It's no secret that dating is practically extinct on college campuses. If someone does ask another on a date, the rare occurrence seems monumental. From the people I have talked to, women want to go on dates, but the idea that college kids "just don't do that anymore" is stopping men from asking.
So what's the alternative? Hooking up. Hooking up has become the norm. Go to a frat party, get drunk, sleep with a guy, wake up, and leave, suppressing all the shame and guilt that accompanies your actions from the previous night by hanging with friends and drinking even more.
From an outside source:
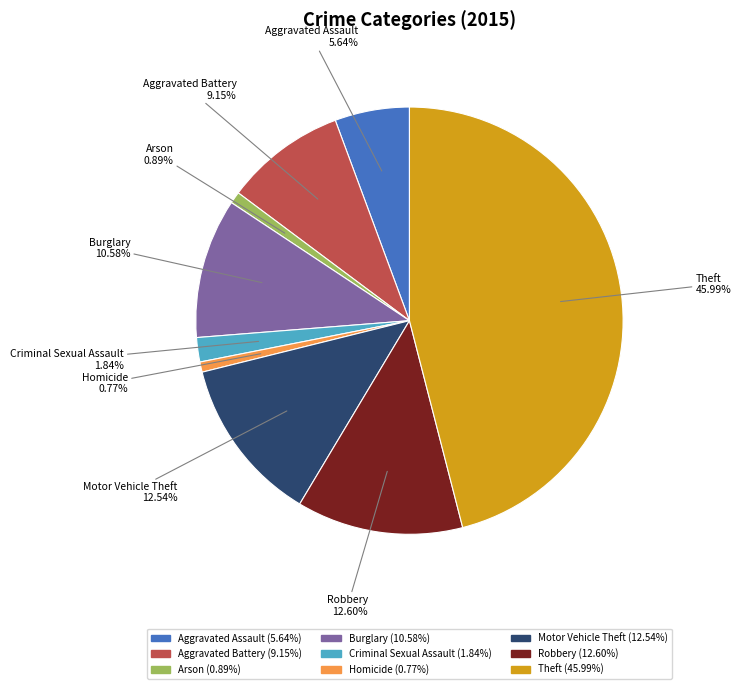

Which has a higher value, Burglary or Arson?

Burglary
The vicious cycle seems to go on forever, rewiring your brain one hookup at a time to desire that and confuse lust with love. Not to mention the dissatisfaction that both men and women feel about hookups.
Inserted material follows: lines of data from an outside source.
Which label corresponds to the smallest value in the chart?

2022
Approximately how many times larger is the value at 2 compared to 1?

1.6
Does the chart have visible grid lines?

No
In Freitas, "Sex and the Soul," she recounts:
"She embraced it as if it were 'the best ever,' just a normal part of the college experience. She thought she was supposed to like it, but to be honest, she actually hated it. Her fellow classmates nodded their heads in silent agreement…. We're not happy with the hookup culture, they said. We feel a constant pressure to do things that make us unsettled."
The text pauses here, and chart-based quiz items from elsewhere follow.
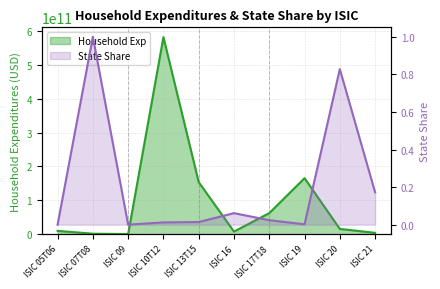

What is the sum of the State Share values at ISIC 05T06 and ISIC 21?

0.2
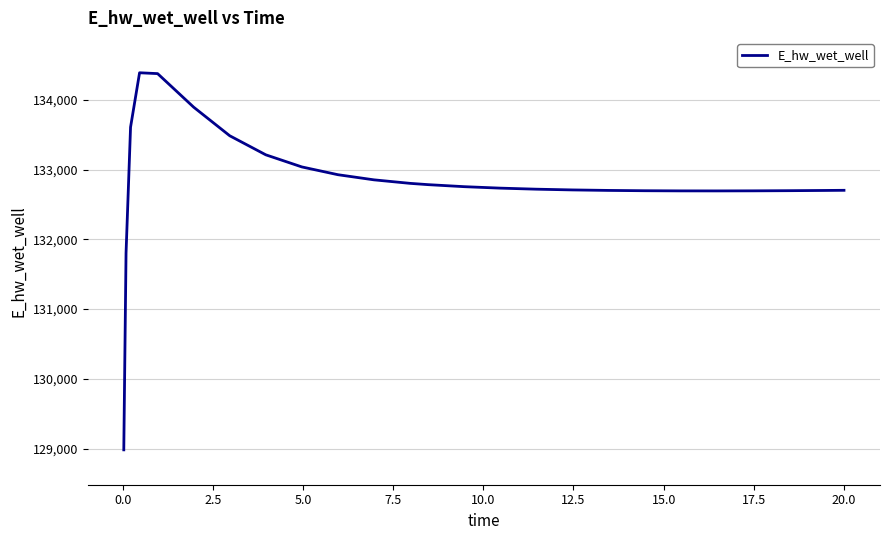

What is the minimum value shown in the chart?

128980.8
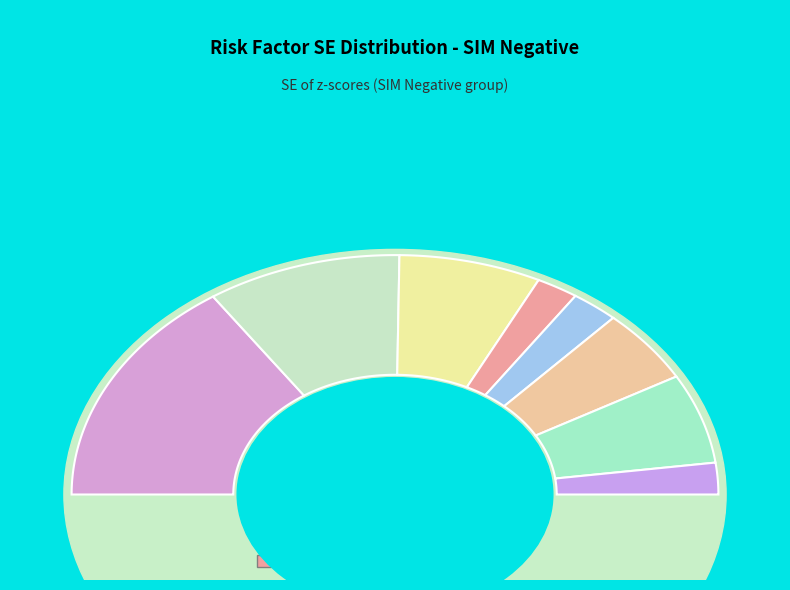

Does bmi account for over 50% of the chart?

No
So why then do we all settle for something we know is below us? In their book, "How To Find Your Soulmate Without Losing Your Soul," Jason and Crystalina Evert dive deep into the why.
"Maybe he'll commit. It's just for fun. I don't want a committed relationship anyway. It makes me feel wanted."
All of these responses are things we tell ourselves and others, downplaying our guilt and shame from our actions, and continuously making ourselves act in a way that is contradictory to our design as humans.
"The reason why hooking up has become so prevalent is because it preys upon the weakness and fear of both men and women. Men often fear commitment, and women often fear that having high standards will lead to loneliness."
It's sad, but it's true. How many women have lowered their standards in an attempt to feel loved by someone they knew couldn't live up to them? How many men have curved commitment by hooking up?
The depressing reality of hook-ups is that it always leaves us more lonely and sad than before the encounters. We are created in God's image and likeness and when we stoop to hooking up we forget that we are worth more than our bodies. We have more to offer someone than just our bodies. We are body and soul. God created us to give love and receive love.
"By means of the hook-up, a woman trains herself to avoid what is essential to love… sacrifice, patience, trust, and exclusivity."
Hook-ups speak the opposite of love. If requires no commitment, no sacrifice, no dying to oneself for the good of the other. Do yourself a favor, raise your standards and hang up on hookups.